(Stored data entries)
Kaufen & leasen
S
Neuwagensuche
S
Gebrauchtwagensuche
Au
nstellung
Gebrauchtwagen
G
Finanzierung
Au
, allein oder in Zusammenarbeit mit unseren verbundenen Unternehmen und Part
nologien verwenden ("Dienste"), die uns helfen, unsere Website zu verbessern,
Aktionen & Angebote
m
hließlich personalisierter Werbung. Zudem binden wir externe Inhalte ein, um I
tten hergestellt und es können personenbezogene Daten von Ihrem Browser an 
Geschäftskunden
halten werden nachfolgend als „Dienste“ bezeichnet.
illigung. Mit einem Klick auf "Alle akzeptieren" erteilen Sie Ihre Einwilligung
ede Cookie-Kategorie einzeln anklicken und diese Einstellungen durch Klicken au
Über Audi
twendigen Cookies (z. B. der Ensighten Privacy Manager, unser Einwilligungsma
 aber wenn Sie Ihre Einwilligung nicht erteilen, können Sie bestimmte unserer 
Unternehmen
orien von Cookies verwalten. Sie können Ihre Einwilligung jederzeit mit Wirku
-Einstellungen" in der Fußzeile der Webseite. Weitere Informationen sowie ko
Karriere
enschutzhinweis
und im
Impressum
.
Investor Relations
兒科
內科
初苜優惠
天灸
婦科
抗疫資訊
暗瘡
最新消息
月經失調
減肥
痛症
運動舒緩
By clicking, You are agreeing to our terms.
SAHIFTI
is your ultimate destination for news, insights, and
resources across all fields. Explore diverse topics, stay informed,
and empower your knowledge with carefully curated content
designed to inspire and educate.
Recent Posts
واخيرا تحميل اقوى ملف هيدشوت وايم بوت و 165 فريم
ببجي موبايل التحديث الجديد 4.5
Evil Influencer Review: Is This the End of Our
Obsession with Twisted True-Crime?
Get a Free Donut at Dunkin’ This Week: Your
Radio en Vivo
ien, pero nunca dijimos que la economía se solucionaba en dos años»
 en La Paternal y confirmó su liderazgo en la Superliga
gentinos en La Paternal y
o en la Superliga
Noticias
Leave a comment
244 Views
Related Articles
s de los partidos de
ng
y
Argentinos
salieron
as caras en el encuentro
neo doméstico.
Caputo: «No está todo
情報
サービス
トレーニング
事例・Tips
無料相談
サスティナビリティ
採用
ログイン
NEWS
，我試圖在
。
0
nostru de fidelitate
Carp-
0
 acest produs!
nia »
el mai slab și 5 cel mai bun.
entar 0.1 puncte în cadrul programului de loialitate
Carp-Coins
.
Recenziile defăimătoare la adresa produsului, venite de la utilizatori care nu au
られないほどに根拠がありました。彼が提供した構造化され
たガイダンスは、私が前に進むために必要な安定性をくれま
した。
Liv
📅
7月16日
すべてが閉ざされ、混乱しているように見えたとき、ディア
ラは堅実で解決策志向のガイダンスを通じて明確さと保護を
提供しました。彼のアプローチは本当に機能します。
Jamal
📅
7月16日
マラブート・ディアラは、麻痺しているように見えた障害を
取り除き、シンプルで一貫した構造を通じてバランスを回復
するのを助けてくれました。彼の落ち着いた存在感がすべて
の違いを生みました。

■ **DIRECTIVE**
A single figure is all that is needed: the number of lines above that contain the string "Superliga".

■ **ANSWER BELOW**
2